American computer scientist

Leonard Jay "Len" Shustek is a founder of networking companies Nestar Systems and Network General and a former chairman of the board of trustees of the Computer History Museum located in Mountain View, California.

==Background and career==
Shustek received BS and MS from Polytechnic Institute of New York University in Brooklyn, New York. After earning his PhD from Stanford University, he became an assistant professor of computer science at Carnegie Mellon University. After leaving the faculty, he co-founded Nestar Systems in 1979, and Network General in 1986. In 2003, he provided a $2.5 million endowment for the "Leonard J. Shustek Distinguished Professor of Computer Science Chair" at Polytechnic Institute of New York University. He has also taught computer science at Stanford University.

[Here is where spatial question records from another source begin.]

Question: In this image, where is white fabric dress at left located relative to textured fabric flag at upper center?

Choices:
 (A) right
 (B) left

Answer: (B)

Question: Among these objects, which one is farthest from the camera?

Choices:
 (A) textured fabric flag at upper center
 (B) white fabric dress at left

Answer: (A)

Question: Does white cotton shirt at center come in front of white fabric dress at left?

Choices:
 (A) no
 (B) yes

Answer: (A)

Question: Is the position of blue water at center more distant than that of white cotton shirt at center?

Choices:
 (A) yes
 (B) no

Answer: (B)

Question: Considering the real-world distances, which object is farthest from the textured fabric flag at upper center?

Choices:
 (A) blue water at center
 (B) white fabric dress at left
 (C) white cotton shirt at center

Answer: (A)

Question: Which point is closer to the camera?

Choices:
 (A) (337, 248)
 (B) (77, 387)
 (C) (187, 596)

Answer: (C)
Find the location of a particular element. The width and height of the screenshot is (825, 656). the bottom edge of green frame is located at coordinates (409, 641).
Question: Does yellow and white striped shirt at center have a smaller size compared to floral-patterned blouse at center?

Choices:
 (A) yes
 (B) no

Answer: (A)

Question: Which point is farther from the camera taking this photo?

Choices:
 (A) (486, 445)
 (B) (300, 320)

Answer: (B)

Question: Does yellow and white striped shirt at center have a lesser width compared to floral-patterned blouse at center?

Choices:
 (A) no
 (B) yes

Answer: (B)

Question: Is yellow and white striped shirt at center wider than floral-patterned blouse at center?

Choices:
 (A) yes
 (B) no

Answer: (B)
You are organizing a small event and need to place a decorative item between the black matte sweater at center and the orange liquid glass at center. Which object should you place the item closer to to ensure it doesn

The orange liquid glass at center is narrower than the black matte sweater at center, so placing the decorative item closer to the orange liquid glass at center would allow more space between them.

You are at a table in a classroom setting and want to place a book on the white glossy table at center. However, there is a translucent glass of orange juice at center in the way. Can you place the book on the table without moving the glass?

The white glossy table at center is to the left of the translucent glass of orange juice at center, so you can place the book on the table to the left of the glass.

In 1972, Shustek proposed using microcode for evaluating the performance of computer systems. He received BS and MS from Polytechnic University in Brooklyn.

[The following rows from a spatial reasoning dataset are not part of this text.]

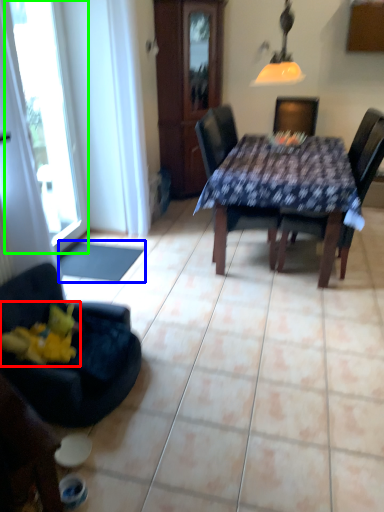
Question: Considering the real-world distances, which object is closest to toy (highlighted by a red box)? flat (highlighted by a blue box) or window (highlighted by a green box).

Choices:
 (A) flat
 (B) window

Answer: (A)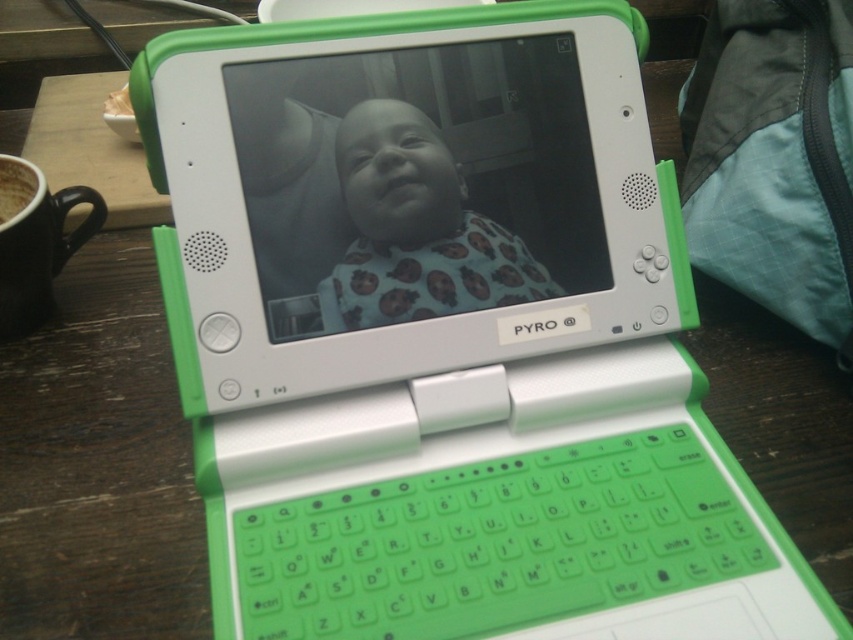
You are a teacher organizing a classroom. You have a matte plastic screen at center and a brown matte cup at upper left. Which object is positioned more to the left?

The brown matte cup at upper left is positioned more to the left than the matte plastic screen at center.

You are a parent trying to secure your child with a blue fabric bib at center while they use the laptop. The matte plastic screen at center is in the way. Can you move the bib closer to the screen without overlapping them?

The matte plastic screen at center and blue fabric bib at center are 1.95 centimeters apart from each other. Since they are already separated by nearly 2 centimeters, you can move the bib closer to the screen as long as the distance remains at least 0.5 centimeters to prevent overlapping. However, the exact maximum allowable distance before overlapping isnecessary to know the size of the bib and screen. Without that information, it is safer to assume that reducing the distance to around 1 centimeter wouldbe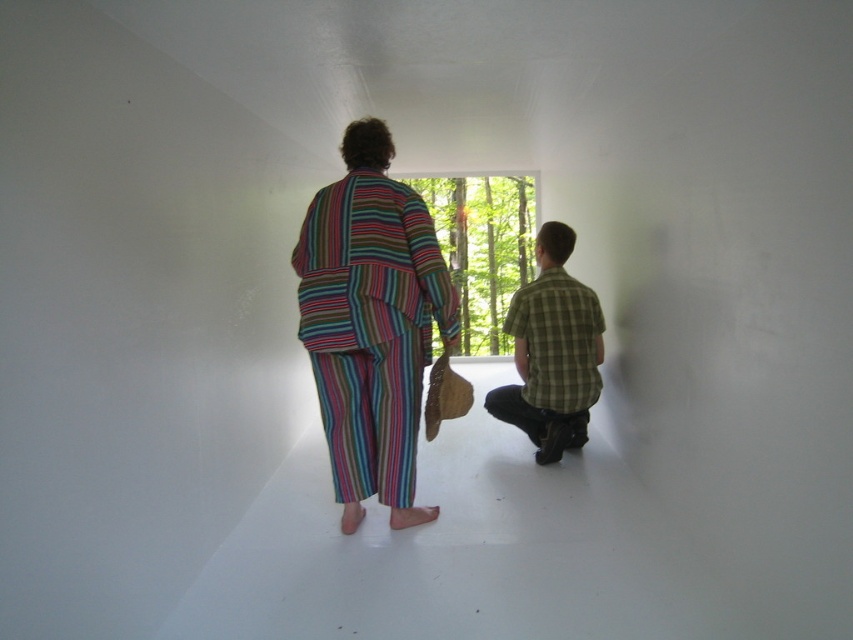
Who is shorter, multicolored striped robe at center or green plaid shirt at center?

Standing shorter between the two is green plaid shirt at center.

Based on the photo, is multicolored striped robe at center shorter than green plaid shirt at center?

No, multicolored striped robe at center is not shorter than green plaid shirt at center.

This screenshot has width=853, height=640. Identify the location of multicolored striped robe at center. (370, 326).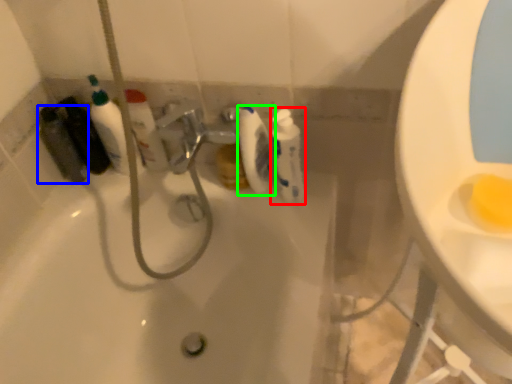
Question: Considering the real-world distances, which object is closest to cleaning product (highlighted by a red box)? mouthwash (highlighted by a blue box) or toilet paper (highlighted by a green box).

Choices:
 (A) mouthwash
 (B) toilet paper

Answer: (B)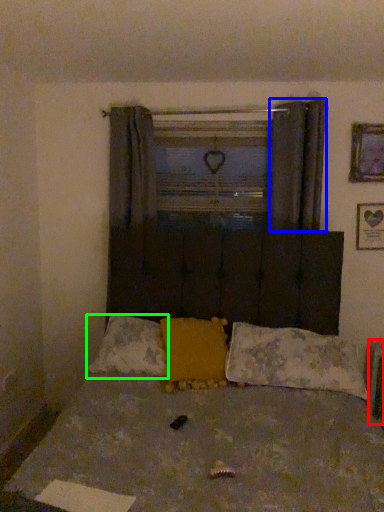
Question: Based on their relative distances, which object is nearer to radiator (highlighted by a red box)? Choose from curtain (highlighted by a blue box) and pillow (highlighted by a green box).

Choices:
 (A) curtain
 (B) pillow

Answer: (A)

In a 1999 interview, Shustek reflected upon the failure of major computer suppliers decades earlier to recognize the need for computer networks. According to Shustek, computer scientist Harry Saal resigned his position at IBM Santa Teresa Laboratory, because he could not convince IBM to develop local area networks. Saal then convinced Shustek to give up his position as an associate professor at Carnegie Mellon, and together they founded the networking company Nestar.